(Data taken from a collection)
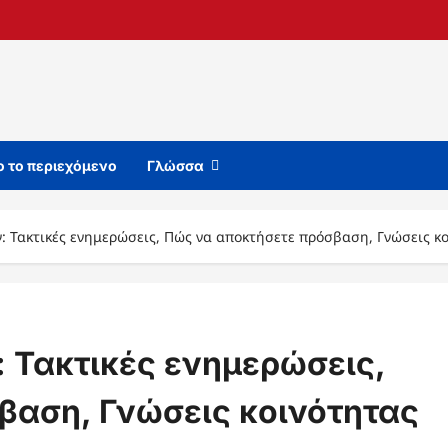
 το περιεχόμενο
Γλώσσα
: Τακτικές ενημερώσεις, Πώς να αποκτήσετε πρόσβαση, Γνώσεις κ
 Τακτικές ενημερώσεις,
βαση, Γνώσεις κοινότητας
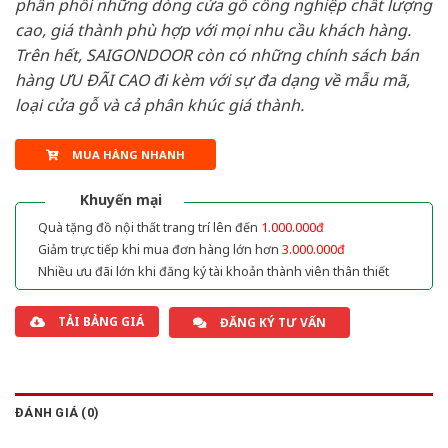
phân phối những dòng cửa gỗ công nghiệp chất lượng
cao, giá thành phù hợp với mọi nhu cầu khách hàng.
Trên hết, SAIGONDOOR còn có những chính sách bán
hàng ƯU ĐÃI CAO đi kèm với sự đa dạng về mẫu mã,
loại cửa gỗ và cả phân khúc giá thành.
MUA HÀNG NHANH
Khuyến mại
Quà tặng đồ nội thất trang trí lên đến
1.000.000đ
Giảm trực tiếp khi mua đơn hàng lớn hơn
3.000.000đ
Nhiều ưu đãi lớn khi đăng ký tài khoản thành viên thân thiết
TẢI BẢNG GIÁ
ĐĂNG KÝ TƯ VẤN
ĐÁNH GIÁ (0)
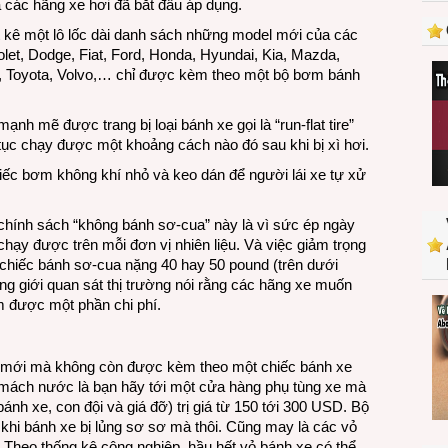
 các hãng xe hơi đã bắt đầu áp dụng.
theo
bánh
t kê một lô lốc dài danh sách những model mới của các
sơ-
olet, Dodge, Fiat, Ford, Honda, Hyundai, Kia, Mazda,
cua
e, Toyota, Volvo,… chỉ được kèm theo một bộ bơm bánh
nh mẽ được trang bị loại bánh xe gọi là “run-flat tire”
p tục chạy được một khoảng cách nào đó sau khi bị xì hơi.
c bơm không khí nhỏ và keo dán để người lái xe tự xử
chính sách “không bánh sơ-cua” này là vì sức ép ngày
hạy được trên mỗi đơn vị nhiên liệu. Và việc giảm trọng
chiếc bánh sơ-cua nặng 40 hay 50 pound (trên dưới
ng giới quan sát thị trường nói rằng các hãng xe muốn
ảm được một phần chi phí.
xe mới mà không còn được kèm theo một chiếc bánh xe
mách nước là bạn hãy tới một cửa hàng phụ tùng xe mà
h xe, con đội và giá đỡ) trị giá từ 150 tới 300 USD. Bộ
 khi bánh xe bị lủng sơ sơ mà thôi. Cũng may là các vỏ
 Theo thống kê công nghiệp, hầu hết vỏ bánh xe có thể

■ Task description ■
Print every line of text in the data above verbatim. Leave the pictures out.

■ Exercise answer ■
 το περιεχόμενο
Γλώσσα
: Τακτικές ενημερώσεις, Πώς να αποκτήσετε πρόσβαση, Γνώσεις κ
 Τακτικές ενημερώσεις,
βαση, Γνώσεις κοινότητας
phân phối những dòng cửa gỗ công nghiệp chất lượng
cao, giá thành phù hợp với mọi nhu cầu khách hàng.
Trên hết, SAIGONDOOR còn có những chính sách bán
hàng ƯU ĐÃI CAO đi kèm với sự đa dạng về mẫu mã,
loại cửa gỗ và cả phân khúc giá thành.
MUA HÀNG NHANH
Khuyến mại
Quà tặng đồ nội thất trang trí lên đến
1.000.000đ
Giảm trực tiếp khi mua đơn hàng lớn hơn
3.000.000đ
Nhiều ưu đãi lớn khi đăng ký tài khoản thành viên thân thiết
TẢI BẢNG GIÁ
ĐĂNG KÝ TƯ VẤN
ĐÁNH GIÁ (0)
 các hãng xe hơi đã bắt đầu áp dụng.
theo
bánh
t kê một lô lốc dài danh sách những model mới của các
sơ-
olet, Dodge, Fiat, Ford, Honda, Hyundai, Kia, Mazda,
cua
e, Toyota, Volvo,… chỉ được kèm theo một bộ bơm bánh
nh mẽ được trang bị loại bánh xe gọi là “run-flat tire”
p tục chạy được một khoảng cách nào đó sau khi bị xì hơi.
c bơm không khí nhỏ và keo dán để người lái xe tự xử
chính sách “không bánh sơ-cua” này là vì sức ép ngày
hạy được trên mỗi đơn vị nhiên liệu. Và việc giảm trọng
chiếc bánh sơ-cua nặng 40 hay 50 pound (trên dưới
ng giới quan sát thị trường nói rằng các hãng xe muốn
ảm được một phần chi phí.
xe mới mà không còn được kèm theo một chiếc bánh xe
mách nước là bạn hãy tới một cửa hàng phụ tùng xe mà
h xe, con đội và giá đỡ) trị giá từ 150 tới 300 USD. Bộ
 khi bánh xe bị lủng sơ sơ mà thôi. Cũng may là các vỏ
 Theo thống kê công nghiệp, hầu hết vỏ bánh xe có thể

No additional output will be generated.